__INSTRUCTION__.
Write out the lines below as a numbered list, starting at the line that contains "Rendered at 1654 by 1241 pixels." and ending at the line that contains "picture [366, 590, 1394, 1224]", both included. Skip any blank lines and leave out everything else in the entries.

__DATA SUPPLIED__.

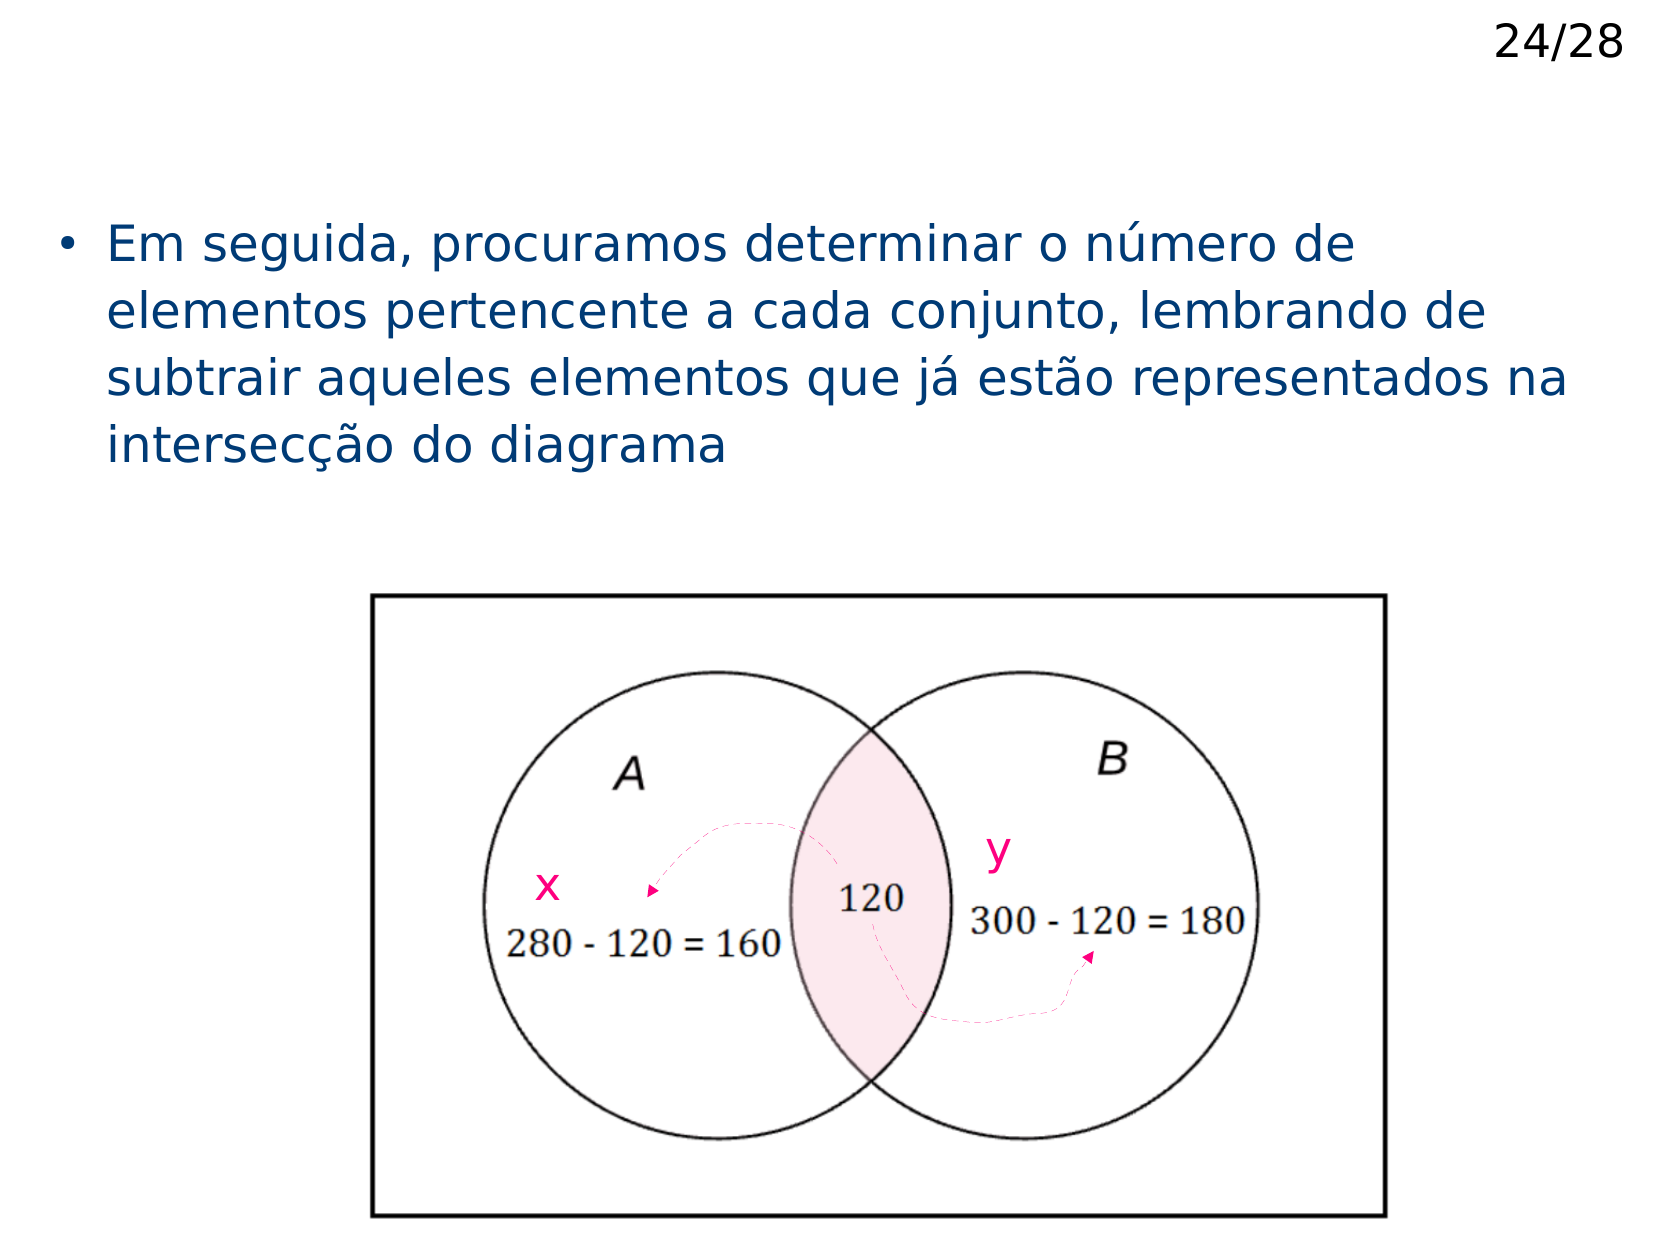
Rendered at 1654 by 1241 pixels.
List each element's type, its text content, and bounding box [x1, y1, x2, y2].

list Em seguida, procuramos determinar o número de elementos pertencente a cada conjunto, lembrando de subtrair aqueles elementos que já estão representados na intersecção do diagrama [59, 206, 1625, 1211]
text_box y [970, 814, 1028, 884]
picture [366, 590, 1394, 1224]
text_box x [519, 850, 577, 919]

---

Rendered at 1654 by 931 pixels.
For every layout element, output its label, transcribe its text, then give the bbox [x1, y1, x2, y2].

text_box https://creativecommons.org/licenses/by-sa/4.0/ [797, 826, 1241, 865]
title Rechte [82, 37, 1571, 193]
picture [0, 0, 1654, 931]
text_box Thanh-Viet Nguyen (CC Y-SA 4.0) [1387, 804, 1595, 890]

__OUTPUT OF THE EXERCISE__.
1. Rendered at 1654 by 1241 pixels.
2. List each element's type, its text content, and bounding box [x1, y1, x2, y2].
3. list Em seguida, procuramos determinar o número de elementos pertencente a cada conjunto, lembrando de subtrair aqueles elementos que já estão representados na intersecção do diagrama [59, 206, 1625, 1211]
4. text_box y [970, 814, 1028, 884]
5. picture [366, 590, 1394, 1224]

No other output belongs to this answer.